The powers that be — the national party officers and inner circle of Mitt Romney's campaign — will win swift approval of the convention rules, the delegate credentials, the party platform and even the nomination of Romney himself.
They will do it all before primetime coverage begins later in the evening. They have the votes and they control the clock.
But what the insurgents have in their favor is their fervor. If they cannot stop the agenda this time, they will slow it down and call attention to the moment.
They object to a new rule that would allow future nominees to strike potentially objectionable names from the delegate lists at future conventions. There are other irritants as well. And, of course, there are those who devoutly wish this convention were nominating Ron Paul, or Rick Santorum, or even Paul Ryan — rather than Romney.
Some of the Paul people -– highly visible around Tampa in recent days — occupied the convention floor on Monday after the opening session was recessed in deference to Tropical Storm Isaac. They raised a racket of their own and posed defiantly for photographers until convention authorities announced the floor was being closed "for cleaning."
At this convention, dissenters and discontents can cause a murmur but they cannot disrupt the flow. The mainstream of 2012 wants to walk through the convention business items without breaking stride. They want to project a united front against President Obama and they don't want a contentious convention clouding the prospects of their ticket.
This emphasis on party unity will prevail for the same reason Romney prevailed in the primary season — no single challenger had enough resources to stop the man from Massachusetts. Here in Tampa, no single candidate has nearly enough supporters to mount an effective resistance.
But if they are losing the battle, the insurgents sense they are winning the larger war.

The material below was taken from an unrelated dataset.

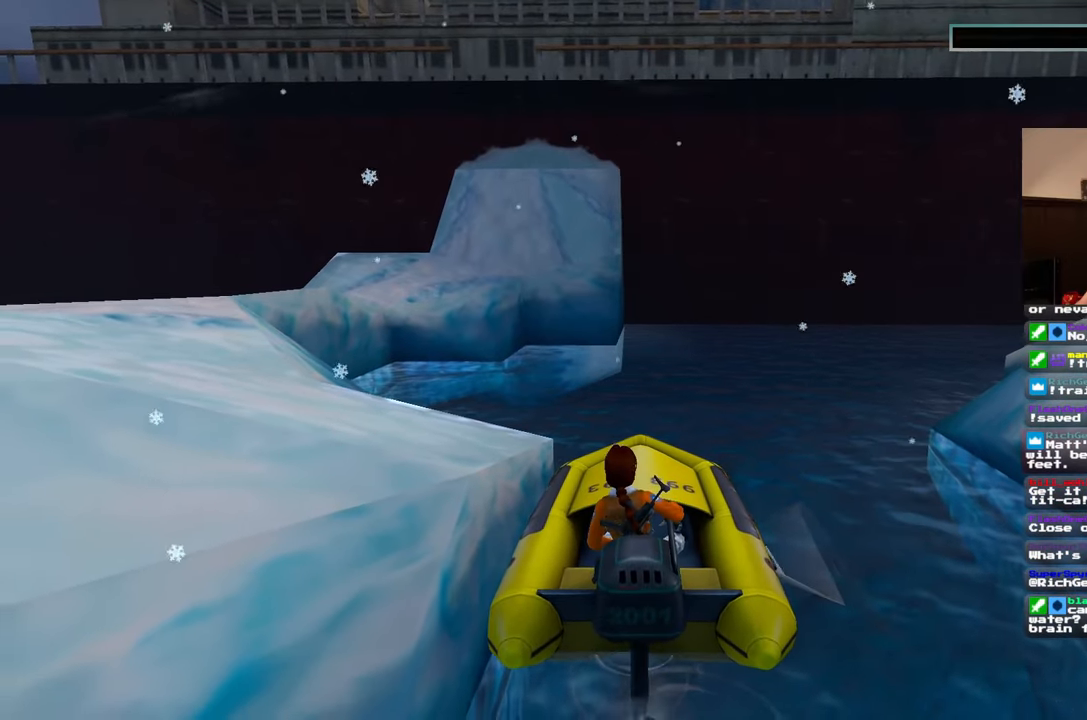
{"dt_ms": 500, "buttons": [], "left_stick": "center", "right_stick": "center", "events": []}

Like the Tea Party that rose and ruled in 2010, the elements of the GOP dissatisfied with Romney are busily redefining the party's future.
Not so long ago, the Republican family feud pitted the Eastern establishment (often pilloried as Eastern liberals or moderates) against "Western" conservatives who dominated the party from Ohio to the Pacific.
The split was the party's historic Achilles heel. The classic instance came exactly 100 years ago, when former President Theodore Roosevelt of New York sought to dislodge his own successor, incumbent President William Howard Taft of Ohio, as the Republican nominee in 1912. When he failed, Roosevelt launched a third party candidacy that split the GOP and allowed Woodrow Wilson to become the second of just two Democrats elected president between the 1850s and the 1930s.
Forty years later, that bitter memory was revisited by Taft's son, Sen. Robert A. Taft of Ohio. The conservative favorite of that era, Taft was eclipsed by war hero Dwight Eisenhower, the candidate of the establishment, at the convention of 1952.
Since then, however, the trend has favored the Westerners and an ever-more-stringent version of conservative ideology. In 1964, they nominated Barry Goldwater, a senator from Arizona known for his uncompromising stands and style. Goldwater lost badly to incumbent President Lyndon Johnson that fall, but his nomination signaled the rise of a new order and foreshadowed a national realignment.
Goldwater's sunbelt orientation would inform the successful campaigns of Californians Richard Nixon and Ronald Reagan from 1968 through 1988 and reorient the party's compass for another 20 years thereafter.
The spirit of the Goldwater thrust was largely restored by the congressional elections of 2010. And while no one presidential candidate was able to capitalize on it in 2012, the longing for someone in the Goldwater-Reagan mold was a constant in the latest round of Republican primaries.
Romney and his crew may have the GOP under new management, but that sense of longing has not gone away. And when a rump caucus of delegates raises even a token protest on the floor of this convention, it speaks volumes about where the party is likely to go from here.